Look below for the line holding "View More (8)" and the line holding "Get Support". Transcribe exactly those lines and all lines between them, nothing more.

_DATA TO USE_
################

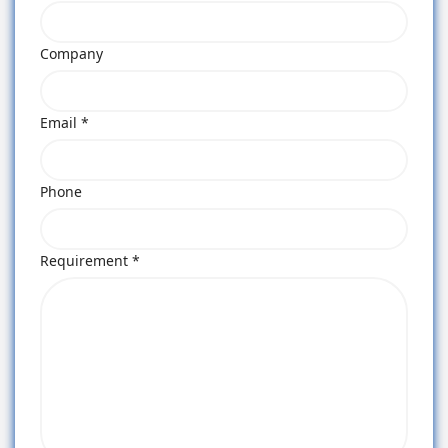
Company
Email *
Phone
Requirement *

################

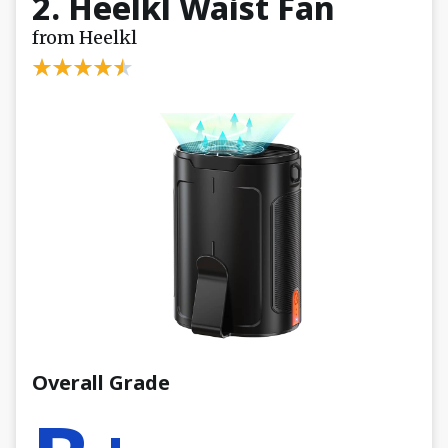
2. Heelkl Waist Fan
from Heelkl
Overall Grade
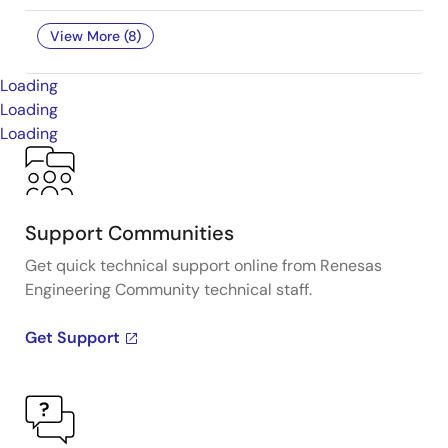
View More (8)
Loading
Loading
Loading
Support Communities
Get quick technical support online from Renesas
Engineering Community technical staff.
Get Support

################

_REPLY_
View More (8)
Loading
Loading
Loading
Support Communities
Get quick technical support online from Renesas
Engineering Community technical staff.
Get Support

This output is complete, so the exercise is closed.